──────── RECORDS SUPPLIED

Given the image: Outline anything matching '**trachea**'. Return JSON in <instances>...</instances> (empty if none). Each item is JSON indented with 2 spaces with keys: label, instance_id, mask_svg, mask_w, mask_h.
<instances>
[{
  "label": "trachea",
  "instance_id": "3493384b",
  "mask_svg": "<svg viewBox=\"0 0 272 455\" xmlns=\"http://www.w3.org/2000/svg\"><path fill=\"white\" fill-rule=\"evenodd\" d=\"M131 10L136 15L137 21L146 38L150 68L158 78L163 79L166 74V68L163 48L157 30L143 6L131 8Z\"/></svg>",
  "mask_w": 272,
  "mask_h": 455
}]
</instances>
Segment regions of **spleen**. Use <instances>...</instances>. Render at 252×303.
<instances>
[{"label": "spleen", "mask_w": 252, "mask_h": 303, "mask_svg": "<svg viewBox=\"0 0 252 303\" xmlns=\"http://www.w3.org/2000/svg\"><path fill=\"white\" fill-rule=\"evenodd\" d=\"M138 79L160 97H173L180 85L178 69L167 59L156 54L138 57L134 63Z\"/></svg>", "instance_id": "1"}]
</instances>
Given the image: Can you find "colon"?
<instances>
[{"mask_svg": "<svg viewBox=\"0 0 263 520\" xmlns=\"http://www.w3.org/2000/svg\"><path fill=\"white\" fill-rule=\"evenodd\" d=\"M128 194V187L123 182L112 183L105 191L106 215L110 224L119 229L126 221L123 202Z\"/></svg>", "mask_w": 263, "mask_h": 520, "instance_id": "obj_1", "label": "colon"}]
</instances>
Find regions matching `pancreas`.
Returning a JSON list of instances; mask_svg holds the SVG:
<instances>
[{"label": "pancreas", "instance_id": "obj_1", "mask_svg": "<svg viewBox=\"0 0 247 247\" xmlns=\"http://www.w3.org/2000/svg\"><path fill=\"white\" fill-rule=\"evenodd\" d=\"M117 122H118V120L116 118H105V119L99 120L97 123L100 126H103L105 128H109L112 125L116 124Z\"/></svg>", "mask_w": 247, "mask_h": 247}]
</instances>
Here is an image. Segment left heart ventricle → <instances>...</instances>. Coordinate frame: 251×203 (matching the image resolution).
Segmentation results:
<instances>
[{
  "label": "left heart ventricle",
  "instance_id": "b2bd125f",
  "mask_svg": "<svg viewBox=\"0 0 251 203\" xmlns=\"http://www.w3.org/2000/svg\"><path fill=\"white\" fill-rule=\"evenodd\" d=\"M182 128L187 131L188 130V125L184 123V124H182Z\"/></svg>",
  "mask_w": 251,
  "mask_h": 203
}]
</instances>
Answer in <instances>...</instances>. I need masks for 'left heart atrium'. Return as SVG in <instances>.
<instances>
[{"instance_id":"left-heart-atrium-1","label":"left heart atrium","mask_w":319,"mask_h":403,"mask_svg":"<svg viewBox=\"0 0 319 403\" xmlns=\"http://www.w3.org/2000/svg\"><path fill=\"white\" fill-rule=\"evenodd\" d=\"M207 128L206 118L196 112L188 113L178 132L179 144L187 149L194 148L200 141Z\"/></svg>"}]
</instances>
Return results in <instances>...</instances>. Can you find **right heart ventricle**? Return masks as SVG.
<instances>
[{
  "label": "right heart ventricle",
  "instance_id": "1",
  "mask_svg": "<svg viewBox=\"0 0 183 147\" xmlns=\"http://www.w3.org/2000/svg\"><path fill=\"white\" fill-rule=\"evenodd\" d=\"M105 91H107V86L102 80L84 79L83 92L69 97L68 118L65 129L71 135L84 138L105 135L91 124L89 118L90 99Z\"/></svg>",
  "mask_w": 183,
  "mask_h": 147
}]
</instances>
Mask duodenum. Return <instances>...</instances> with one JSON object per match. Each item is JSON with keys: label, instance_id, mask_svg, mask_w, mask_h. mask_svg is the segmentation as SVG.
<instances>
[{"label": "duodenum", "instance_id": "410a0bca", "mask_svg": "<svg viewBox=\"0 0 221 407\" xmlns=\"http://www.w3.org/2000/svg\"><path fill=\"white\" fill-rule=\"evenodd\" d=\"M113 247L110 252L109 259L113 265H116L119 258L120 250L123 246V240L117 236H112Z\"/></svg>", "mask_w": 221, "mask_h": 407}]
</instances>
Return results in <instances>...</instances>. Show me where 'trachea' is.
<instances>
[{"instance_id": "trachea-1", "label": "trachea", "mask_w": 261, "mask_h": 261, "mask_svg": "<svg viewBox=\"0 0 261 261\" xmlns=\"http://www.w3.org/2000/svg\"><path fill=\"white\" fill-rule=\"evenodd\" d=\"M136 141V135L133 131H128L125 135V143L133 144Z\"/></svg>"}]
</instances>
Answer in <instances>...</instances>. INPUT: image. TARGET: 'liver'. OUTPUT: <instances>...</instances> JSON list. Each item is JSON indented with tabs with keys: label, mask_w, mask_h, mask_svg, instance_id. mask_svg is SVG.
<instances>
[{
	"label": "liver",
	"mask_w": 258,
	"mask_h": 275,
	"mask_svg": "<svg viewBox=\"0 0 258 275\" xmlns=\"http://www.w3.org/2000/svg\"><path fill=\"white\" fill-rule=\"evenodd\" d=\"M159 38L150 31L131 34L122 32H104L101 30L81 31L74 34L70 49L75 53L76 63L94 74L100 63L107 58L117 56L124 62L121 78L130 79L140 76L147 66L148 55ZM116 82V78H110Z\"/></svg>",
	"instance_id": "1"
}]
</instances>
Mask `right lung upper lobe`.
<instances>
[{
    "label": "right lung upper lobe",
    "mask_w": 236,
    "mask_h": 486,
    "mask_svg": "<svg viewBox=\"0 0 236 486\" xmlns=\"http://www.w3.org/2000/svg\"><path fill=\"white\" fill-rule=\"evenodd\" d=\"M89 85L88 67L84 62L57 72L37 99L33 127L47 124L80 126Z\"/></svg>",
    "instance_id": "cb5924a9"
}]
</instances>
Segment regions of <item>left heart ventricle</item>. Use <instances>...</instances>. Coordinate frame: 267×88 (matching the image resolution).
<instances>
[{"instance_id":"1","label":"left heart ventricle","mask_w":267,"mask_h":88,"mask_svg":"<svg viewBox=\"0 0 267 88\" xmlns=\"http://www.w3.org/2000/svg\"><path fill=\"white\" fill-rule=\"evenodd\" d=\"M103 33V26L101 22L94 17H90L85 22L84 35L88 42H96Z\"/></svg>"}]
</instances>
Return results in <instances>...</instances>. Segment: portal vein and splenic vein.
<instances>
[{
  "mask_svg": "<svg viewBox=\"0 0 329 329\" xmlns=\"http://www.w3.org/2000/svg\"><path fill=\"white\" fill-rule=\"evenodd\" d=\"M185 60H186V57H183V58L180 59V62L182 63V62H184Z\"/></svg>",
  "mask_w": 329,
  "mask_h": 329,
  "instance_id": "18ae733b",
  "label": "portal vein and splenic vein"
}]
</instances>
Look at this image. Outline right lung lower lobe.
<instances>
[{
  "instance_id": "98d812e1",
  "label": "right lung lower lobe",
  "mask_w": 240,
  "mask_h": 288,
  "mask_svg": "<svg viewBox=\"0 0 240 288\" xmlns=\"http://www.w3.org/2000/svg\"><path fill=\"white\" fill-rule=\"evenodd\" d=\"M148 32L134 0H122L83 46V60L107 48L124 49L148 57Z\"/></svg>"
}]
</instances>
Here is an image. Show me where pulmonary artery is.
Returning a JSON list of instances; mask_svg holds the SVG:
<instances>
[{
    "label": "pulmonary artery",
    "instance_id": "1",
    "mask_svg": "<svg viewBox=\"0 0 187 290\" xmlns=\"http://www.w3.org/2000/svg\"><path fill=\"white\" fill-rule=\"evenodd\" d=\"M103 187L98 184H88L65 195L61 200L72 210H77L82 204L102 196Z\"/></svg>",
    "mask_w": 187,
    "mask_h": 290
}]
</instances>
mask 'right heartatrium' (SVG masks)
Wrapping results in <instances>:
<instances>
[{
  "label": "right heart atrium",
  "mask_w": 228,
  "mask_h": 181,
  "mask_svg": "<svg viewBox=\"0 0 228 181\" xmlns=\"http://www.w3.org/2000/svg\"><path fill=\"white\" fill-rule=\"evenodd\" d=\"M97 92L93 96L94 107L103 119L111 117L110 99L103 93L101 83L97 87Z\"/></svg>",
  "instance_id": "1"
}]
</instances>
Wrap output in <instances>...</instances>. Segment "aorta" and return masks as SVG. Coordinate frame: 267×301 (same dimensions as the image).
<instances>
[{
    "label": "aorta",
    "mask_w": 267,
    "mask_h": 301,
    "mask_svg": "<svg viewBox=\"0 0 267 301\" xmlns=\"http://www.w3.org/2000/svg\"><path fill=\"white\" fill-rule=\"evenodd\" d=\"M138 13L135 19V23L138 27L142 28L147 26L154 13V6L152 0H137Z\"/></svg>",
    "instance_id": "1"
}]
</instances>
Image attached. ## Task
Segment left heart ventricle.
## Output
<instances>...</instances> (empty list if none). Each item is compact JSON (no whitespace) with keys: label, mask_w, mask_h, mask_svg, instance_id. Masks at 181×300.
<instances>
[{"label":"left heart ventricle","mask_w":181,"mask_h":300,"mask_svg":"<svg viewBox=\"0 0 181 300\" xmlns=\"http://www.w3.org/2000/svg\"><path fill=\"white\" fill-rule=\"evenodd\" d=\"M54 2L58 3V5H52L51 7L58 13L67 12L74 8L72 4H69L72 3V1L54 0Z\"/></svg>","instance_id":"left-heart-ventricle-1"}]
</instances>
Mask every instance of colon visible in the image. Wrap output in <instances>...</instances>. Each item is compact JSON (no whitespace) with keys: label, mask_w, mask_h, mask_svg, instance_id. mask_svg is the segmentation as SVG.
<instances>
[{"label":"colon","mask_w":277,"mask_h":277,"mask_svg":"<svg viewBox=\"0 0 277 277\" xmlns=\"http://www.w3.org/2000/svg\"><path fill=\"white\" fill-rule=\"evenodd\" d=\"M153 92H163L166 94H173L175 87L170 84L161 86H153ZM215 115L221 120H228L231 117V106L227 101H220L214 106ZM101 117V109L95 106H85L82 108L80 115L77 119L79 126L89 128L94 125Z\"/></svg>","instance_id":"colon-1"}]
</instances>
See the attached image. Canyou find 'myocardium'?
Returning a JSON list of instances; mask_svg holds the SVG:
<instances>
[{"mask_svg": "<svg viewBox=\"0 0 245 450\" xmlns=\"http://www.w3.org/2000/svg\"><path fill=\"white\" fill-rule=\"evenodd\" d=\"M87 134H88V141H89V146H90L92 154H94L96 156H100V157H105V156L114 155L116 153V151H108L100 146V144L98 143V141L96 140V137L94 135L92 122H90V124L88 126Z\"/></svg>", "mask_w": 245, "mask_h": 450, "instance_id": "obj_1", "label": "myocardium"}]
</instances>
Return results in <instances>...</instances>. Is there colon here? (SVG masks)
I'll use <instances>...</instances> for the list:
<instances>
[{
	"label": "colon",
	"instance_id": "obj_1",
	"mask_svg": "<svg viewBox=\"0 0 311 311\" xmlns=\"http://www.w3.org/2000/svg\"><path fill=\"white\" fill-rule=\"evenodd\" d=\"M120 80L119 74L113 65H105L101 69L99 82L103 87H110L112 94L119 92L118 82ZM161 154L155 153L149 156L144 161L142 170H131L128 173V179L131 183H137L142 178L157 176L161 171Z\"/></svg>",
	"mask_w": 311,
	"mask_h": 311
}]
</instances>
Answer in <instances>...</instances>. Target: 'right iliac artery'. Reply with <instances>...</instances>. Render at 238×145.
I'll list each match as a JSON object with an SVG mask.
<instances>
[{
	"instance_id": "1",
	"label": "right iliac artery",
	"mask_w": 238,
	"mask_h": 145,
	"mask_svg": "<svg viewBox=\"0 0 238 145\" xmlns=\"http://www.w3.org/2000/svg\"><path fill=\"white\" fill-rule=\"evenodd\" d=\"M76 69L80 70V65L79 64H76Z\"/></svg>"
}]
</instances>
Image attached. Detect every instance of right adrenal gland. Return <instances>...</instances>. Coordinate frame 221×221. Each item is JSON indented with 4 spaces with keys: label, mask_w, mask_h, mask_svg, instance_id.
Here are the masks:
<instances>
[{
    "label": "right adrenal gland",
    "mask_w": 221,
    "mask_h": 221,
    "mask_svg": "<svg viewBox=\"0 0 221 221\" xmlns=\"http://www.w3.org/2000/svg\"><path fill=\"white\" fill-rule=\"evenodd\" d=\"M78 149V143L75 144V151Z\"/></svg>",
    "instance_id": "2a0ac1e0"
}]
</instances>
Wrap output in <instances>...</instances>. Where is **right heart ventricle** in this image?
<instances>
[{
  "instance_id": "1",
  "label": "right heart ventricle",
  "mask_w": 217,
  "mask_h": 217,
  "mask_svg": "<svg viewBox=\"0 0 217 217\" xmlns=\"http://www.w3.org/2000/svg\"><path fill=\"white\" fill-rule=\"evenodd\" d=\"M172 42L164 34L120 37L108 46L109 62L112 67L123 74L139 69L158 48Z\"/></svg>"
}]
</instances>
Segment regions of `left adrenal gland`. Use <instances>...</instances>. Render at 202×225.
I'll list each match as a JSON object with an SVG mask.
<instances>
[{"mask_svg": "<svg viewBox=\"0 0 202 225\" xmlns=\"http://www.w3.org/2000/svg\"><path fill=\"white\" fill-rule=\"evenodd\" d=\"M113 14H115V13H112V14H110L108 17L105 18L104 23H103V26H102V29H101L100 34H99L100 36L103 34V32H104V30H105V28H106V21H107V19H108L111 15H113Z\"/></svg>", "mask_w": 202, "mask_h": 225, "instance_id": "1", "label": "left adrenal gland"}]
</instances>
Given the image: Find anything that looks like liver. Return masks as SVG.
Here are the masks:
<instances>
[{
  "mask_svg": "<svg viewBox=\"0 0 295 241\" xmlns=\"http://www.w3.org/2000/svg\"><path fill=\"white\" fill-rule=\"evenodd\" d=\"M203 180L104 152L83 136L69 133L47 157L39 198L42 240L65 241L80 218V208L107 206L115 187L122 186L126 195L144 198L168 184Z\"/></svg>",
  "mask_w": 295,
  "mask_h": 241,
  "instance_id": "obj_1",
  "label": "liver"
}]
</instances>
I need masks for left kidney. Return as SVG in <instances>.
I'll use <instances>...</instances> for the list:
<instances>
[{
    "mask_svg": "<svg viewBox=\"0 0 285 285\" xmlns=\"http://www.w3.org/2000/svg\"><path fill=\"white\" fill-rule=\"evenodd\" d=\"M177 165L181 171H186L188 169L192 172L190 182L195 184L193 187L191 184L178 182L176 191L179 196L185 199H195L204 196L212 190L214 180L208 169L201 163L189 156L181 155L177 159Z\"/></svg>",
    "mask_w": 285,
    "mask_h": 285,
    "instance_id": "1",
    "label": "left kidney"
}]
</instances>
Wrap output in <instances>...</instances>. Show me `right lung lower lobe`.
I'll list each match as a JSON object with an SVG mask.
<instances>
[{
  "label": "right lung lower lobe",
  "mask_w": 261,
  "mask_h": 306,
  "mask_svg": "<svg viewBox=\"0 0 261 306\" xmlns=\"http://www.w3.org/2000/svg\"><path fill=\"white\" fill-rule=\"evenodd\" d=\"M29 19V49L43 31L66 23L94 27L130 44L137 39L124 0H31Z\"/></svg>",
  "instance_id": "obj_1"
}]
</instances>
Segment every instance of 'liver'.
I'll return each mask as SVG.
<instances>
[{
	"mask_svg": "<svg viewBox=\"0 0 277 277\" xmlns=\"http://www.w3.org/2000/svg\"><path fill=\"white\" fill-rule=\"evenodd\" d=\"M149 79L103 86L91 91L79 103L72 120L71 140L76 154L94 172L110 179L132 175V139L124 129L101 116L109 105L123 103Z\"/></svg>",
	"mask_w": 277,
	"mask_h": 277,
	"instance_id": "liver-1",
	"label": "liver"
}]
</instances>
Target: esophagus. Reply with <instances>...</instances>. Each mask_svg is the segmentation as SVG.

────────────────

Gather every line of the entries above that contains the string "results" and copy each one in full.

Segmentation results:
Return results in <instances>...</instances>. Can you find **right heart ventricle**? Return masks as SVG.
Return results in <instances>...</instances>. Show me where 'trachea' is.
Return results in <instances>...</instances>. Segment: portal vein and splenic vein.
Wrapping results in <instances>:
Return results in <instances>...</instances>. Is there colon here? (SVG masks)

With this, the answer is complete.